### Text provided:
::::::::
As Eric Rauchway points out, to blame the Great Contraction of 1929-1932 on government interference in the labor market creates a very strong presumption that thereafter the Great Depression should have gotten much worse rather than eased--for the interferences in the 1930s, starting with the NIRA, were much larger deviations from laissez-faire:

[H]ere's the thing: if you want to say, "I'll take 'Causes of the Great Depression', Alex," you have to be prepared with an explanation for (a) why things got so bad under Hoover and (b) why they then got better under Roosevelt.

Monetarist models explain this: the gold standard was deflationary, and going off the gold standard helped countries out of the Great Depression. Hoover didn't go off the gold standard. FDR did. Things got better.

Keynesian models explain this: Hoover didn't do enough to stimulate demand. Roosevelt did more (though still not quite enough).

Ohanian's model doesn't explain this.

And I would like to raise a further caution. Ohanian is working in a framework in which nominal demand--the total dollar flow of spending--is constant. In such a framework lower wages lead businesses to cut their prices and so the same flow of demand buys more goods, and that induces firms to hire more people and produce more. Jacob Viner, Milton Friedman's teacher, strongly cautioned against this line of argument in 1933 because a decline in wages was part of an "unbalanced deflation." Wages fell, but debt principal and interest paymenst did not.

In Viner's view, and in mine, if wages had fallen faster and further, goods prices and real estate prices would have fallen further and faster, more banks would have gone into bankruptcy, the bank failures would have shrunk the money supply even more, the velocity of money would have fallen even further, and the Great Depression would have been even worse.

Larry Summers and I wrote a paper about this back in the 1980s.

Milton Friedman's teacher Jacob Viner always argued that it was "unbalanced deflation" -- i.e., declines in asset prices and wages and incomes while debts remained the same -- that was the cause of the Great Depression. So did monetarist school founder Irving Fisher.

Ask yourself: if everybody's salary in America were to be cut right now by 25 percent -- but everyone's mortgage payment, everyone's credit card balance and interest payment, and every corporation's debt interest payments remained the same--would we see a recovery or another chain of financial bankruptcies that would push the economy down further?

Naked Capitalism: Party Time! Wall Street Back to Its Old Highly Levered Ways

Party Time! Wall Street Back to Its Old Highly Levered Ways
08/28/09

Bloomberg reports that Wall Street is back to its free-wheeling, high-levered ways. This is a classic example of moral hazard in action. Why worry about blowing up the bank when you know the taxpayer will bail you out?

From Bloomberg (hat tip DoctoRx):

Banks are increasing lending to buyers of high-yield company loans and mortgage bonds at what may be the fastest pace since the credit-market debacle began in 2007.
::::::::
### Task requirements:
(A) Rewrite the economics text's paragraph beginning "And I would like to raise a further caution" in a shorter form that keeps its main facts.
(B) Carry the economics text forward from its final sentence, continuing the Bloomberg report on bank lending.

[Items listed in a dataset]
::::::::
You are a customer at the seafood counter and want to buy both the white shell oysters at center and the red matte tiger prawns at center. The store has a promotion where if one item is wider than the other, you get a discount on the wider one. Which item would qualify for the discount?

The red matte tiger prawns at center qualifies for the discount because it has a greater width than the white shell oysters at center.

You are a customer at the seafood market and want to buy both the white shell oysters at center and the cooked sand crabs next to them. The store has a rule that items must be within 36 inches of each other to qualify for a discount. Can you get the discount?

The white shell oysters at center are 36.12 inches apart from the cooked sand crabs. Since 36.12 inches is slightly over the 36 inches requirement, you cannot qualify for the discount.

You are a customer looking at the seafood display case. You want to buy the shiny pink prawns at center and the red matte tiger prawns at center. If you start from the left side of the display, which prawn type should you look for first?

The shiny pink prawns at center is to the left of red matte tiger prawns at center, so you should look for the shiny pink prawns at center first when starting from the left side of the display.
::::::::
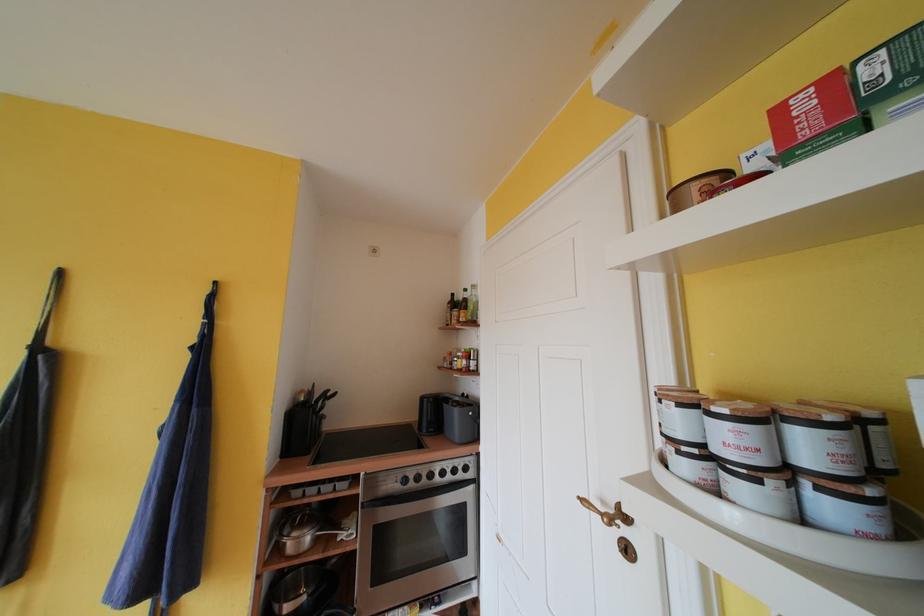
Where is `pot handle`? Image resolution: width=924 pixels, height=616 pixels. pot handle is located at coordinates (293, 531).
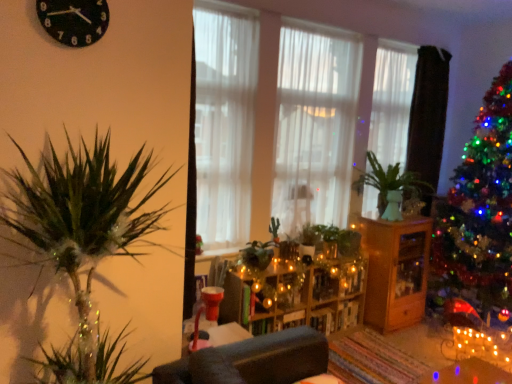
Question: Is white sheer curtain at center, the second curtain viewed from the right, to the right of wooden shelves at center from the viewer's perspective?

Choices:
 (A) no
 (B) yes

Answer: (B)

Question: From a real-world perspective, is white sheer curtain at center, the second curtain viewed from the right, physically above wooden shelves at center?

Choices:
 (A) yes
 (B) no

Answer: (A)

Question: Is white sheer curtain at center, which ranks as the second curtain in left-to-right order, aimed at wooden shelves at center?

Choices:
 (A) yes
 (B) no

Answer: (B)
::::::::
### Task answers:
(A) The author warns that Ohanian's framework holds nominal demand, the total dollar flow of spending, constant. In that framework, lower wages lead businesses to cut prices, so the same spending buys more goods, and firms hire more people and produce more. In 1933, Jacob Viner, Milton Friedman's teacher, strongly cautioned against this argument. He saw falling wages as part of an "unbalanced deflation," because wages fell while debt principal and interest payments did not.

(B)
Credit Suisse Group AG and Scotia Capital, a unit of Canada’s third-largest bank, said they’re offering credit to investors who want to purchase loans. SunTrust Banks Inc., which left the business last year, is “reaching out to clients” to provide financing, said Michael McCoy, a spokesman for the Atlanta-based bank. JPMorgan Chase & Co. and Citigroup Inc. are doing the same for loans and mortgage-backed securities, said people familiar with the situation.

“I am surprised by how quickly the market has become receptive to leverage again,” said Bob Franz, the co-head of syndicated loans in New York at Credit Suisse. The Swiss bank has seen increasing investor demand for financing to buy loans in the past two months, he said.

Federal Reserve data show the 18 primary dealers required to bid at Treasury auctions held $27.6 billion of securities as collateral for financings lasting more than one day as of Aug. 12, up 75 percent from May 6.

The increase suggests money is being used for riskier home- loan, corporate and asset-backed securities because it excludes Treasuries, agency debt and mortgage bonds guaranteed by Washington-based Fannie Mae and Freddie Mac of McLean, Virginia or Ginnie Mae in Washington. Broader data on loans for investments isn’t available.


Yves here. That is a big increase in repo lending. Greenspan used to look at repos as a proxy for hedge fund leverage. And when repo lending contracts, as it did in the crisis, it tends to do so across a wide range of collateral as banks increase haircuts, leading to synchronized downturns.

And we get these tidbits:

The increase over that 14-week stretch is the biggest since the period that ended April 2007, three months before two Bear Stearns Cos. hedge funds failed because of leveraged investments....

Yields on top-ranked debt backed by auto loans and credit cards have fallen by as much as 2 percentage points relative to benchmark rates. The yield premium has shrunk to less than 1 percentage point since TALF began in March, according to Charlotte, North Carolina-based Bank of America Corp. data. The average interest rate on loans for new cars declined to 3.88 percent in June, from 8.23 percent in January, Fed data show.


Yves again. Note how auto lenders, who are mainly out to subsidize sales, are passing on the improvement in terms, while banks are instead using the fatter margins on credit cards to boost profits.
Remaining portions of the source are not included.